Say I wish to compute l2 loss between x1 and x3, how would I do that? I want the deeper layers to guide the feature maps of the intermediate layers. Since the shape of x1 and x2 are different this makes it hard to directly compute loss between them.Simple reshaping does not help Please help


“loss” involves computing the difference between some expected and predicted values.

Do you have any expected values for your intermediate layers?

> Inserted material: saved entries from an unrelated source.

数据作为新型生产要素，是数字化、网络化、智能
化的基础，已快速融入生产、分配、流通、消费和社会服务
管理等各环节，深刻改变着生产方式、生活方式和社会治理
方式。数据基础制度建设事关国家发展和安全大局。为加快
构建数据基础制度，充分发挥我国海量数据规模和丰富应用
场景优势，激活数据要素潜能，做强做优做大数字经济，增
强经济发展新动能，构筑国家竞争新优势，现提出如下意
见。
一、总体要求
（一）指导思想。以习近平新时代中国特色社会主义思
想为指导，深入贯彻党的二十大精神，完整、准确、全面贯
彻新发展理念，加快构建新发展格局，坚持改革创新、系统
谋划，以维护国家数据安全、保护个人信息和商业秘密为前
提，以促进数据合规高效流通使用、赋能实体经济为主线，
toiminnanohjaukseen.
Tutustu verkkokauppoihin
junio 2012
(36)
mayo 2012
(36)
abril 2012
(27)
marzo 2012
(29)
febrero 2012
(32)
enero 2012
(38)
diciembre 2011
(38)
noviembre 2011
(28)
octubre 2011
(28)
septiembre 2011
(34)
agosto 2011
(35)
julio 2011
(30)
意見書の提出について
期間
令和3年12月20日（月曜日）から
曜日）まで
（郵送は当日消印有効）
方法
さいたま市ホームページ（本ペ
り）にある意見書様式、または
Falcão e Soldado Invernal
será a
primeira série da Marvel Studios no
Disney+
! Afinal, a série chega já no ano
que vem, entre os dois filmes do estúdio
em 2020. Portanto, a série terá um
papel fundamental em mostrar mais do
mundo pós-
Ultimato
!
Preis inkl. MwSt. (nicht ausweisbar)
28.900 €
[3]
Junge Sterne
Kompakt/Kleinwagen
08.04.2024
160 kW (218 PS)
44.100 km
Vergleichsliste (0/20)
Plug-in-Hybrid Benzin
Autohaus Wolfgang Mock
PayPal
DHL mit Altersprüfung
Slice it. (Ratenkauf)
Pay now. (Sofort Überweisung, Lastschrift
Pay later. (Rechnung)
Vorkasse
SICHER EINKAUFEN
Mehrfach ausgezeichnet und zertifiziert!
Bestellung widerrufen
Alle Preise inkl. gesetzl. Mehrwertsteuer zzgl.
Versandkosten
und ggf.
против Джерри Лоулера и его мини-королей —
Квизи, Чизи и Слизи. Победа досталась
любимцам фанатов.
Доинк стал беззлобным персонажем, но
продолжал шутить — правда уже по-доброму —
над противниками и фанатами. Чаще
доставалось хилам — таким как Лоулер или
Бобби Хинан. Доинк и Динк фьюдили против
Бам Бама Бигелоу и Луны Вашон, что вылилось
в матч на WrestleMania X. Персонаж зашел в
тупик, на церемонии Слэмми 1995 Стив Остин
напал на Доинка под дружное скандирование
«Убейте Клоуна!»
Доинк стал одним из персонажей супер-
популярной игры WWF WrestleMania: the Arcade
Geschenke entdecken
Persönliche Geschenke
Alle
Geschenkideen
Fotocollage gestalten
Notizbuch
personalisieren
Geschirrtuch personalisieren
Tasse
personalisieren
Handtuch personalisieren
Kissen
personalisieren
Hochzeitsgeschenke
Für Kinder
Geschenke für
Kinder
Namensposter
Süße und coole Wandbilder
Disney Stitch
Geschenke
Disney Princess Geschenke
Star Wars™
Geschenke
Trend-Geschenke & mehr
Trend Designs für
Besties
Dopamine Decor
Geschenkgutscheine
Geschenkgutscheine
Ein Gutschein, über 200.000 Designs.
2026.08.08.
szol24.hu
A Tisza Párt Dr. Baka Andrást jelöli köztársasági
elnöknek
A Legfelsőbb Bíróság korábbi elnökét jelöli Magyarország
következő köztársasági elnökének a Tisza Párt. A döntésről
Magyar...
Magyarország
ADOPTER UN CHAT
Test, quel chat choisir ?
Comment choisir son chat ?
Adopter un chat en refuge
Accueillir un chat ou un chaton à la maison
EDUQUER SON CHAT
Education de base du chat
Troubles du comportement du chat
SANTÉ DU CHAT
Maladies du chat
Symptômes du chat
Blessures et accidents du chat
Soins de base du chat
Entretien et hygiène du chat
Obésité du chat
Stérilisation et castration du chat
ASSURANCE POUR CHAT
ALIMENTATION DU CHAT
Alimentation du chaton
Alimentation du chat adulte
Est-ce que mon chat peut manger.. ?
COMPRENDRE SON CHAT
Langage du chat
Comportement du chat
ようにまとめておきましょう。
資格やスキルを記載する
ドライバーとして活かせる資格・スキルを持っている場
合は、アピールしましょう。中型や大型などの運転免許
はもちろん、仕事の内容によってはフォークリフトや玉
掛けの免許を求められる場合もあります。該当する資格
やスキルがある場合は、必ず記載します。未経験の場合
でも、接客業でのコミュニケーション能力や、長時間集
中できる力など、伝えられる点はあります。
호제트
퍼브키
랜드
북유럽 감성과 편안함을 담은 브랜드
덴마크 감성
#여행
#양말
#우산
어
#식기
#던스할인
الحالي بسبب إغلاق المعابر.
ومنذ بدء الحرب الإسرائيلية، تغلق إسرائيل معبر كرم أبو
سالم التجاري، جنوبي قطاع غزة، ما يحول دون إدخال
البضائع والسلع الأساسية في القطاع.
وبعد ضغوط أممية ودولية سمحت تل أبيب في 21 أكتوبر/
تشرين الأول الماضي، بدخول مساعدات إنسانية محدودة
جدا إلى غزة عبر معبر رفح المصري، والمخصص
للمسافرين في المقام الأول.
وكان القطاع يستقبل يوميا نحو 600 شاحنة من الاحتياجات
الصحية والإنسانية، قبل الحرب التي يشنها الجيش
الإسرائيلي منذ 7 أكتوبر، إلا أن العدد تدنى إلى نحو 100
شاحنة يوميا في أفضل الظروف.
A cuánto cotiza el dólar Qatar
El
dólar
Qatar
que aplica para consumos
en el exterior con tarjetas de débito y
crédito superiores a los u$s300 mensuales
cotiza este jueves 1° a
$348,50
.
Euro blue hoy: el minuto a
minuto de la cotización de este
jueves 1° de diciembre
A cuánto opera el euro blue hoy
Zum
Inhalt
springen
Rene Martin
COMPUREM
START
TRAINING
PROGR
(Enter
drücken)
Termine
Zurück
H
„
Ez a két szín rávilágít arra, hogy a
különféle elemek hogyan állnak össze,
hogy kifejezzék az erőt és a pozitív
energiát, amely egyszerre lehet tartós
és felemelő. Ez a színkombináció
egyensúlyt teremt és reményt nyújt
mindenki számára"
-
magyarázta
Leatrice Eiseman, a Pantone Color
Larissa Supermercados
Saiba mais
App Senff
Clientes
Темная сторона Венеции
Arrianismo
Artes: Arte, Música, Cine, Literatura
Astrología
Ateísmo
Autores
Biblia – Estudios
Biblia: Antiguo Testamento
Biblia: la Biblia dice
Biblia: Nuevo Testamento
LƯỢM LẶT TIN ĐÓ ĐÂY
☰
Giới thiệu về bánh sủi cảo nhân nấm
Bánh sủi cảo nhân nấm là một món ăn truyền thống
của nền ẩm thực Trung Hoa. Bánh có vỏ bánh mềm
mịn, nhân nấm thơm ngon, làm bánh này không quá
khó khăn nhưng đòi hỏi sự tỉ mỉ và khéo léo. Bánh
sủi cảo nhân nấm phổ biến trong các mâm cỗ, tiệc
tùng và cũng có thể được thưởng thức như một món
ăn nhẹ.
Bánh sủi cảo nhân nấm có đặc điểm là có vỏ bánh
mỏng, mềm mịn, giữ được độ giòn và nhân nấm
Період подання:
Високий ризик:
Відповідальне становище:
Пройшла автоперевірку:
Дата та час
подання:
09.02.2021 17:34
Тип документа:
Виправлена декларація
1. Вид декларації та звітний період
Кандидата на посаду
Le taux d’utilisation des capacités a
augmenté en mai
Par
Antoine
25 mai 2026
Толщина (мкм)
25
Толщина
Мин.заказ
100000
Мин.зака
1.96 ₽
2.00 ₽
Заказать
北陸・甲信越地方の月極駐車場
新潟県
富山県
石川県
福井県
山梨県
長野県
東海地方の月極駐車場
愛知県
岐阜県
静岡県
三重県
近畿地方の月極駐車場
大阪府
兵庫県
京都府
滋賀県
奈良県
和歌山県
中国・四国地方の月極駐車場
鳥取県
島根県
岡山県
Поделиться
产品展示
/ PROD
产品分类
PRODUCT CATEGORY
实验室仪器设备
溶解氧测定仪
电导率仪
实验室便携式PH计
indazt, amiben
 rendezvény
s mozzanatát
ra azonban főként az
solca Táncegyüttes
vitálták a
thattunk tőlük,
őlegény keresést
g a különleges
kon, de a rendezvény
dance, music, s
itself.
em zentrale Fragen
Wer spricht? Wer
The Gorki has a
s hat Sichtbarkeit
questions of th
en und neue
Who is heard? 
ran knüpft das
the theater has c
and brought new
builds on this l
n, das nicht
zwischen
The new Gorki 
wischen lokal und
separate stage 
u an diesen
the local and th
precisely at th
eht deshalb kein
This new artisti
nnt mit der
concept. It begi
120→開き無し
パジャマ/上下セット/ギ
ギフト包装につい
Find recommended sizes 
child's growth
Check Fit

I don’t think a comparison between x1 and x3 would be considered a “loss”. And if the number of units is different, such a comparison is not possible.

1 Like

I’m trying to make the feature maps of the shallow layers learn from the feature maps of the deeper layers ( self distillation ). This method computes such a loss

Sorry, I have never heard of “self-distillation” and will google it in a second, so maybe I’m not the right person to answer this question. But “back propagation” is the normal way that the earlier layers learn from what is happening in the later layers, right? That’s exactly what back propagation does: the loss is computed at the output layer and then the gradients are calculated at every layer and that enables us to adjust the parameters at all layers using the Chain Rule. The gradients at each layer show how the current layer’s parameters need to change in order to get better results at the next layer.

I’ll attach a link, I’m having trouble figuring it out myself. If anyone has any inputs please help!
[1905.08094] Be Your Own Teacher: Improve the Performance of Convolutional Neural Networks via Self Distillation (

Hi, Sara.

Thanks for the link! I took a quick look at the paper, but do not claim to understand enough to implement anything yet. The paper was published in 2019 and they claim in the text that they’ll “soon” release their code on github. Did you try searching on github to see if they actually did publish any implementation code?

Hello @learner1tk,

I can give you some idea but not the details. However, you can google with keywords like “tensorflow” “custom loss” “multiple outputs” for more discussions.

You need to define a custom loss function/class. A loss function accepts y_true and y_pred as input arguments.

y_true is provided by you in the training data, while y_pred is the output of the network.

You need to think about how to construct the network’s output that will send everything you need into the custom loss function, including, e.g., x1 - x3.

Then you implement the loss function that can takes all outputs into account.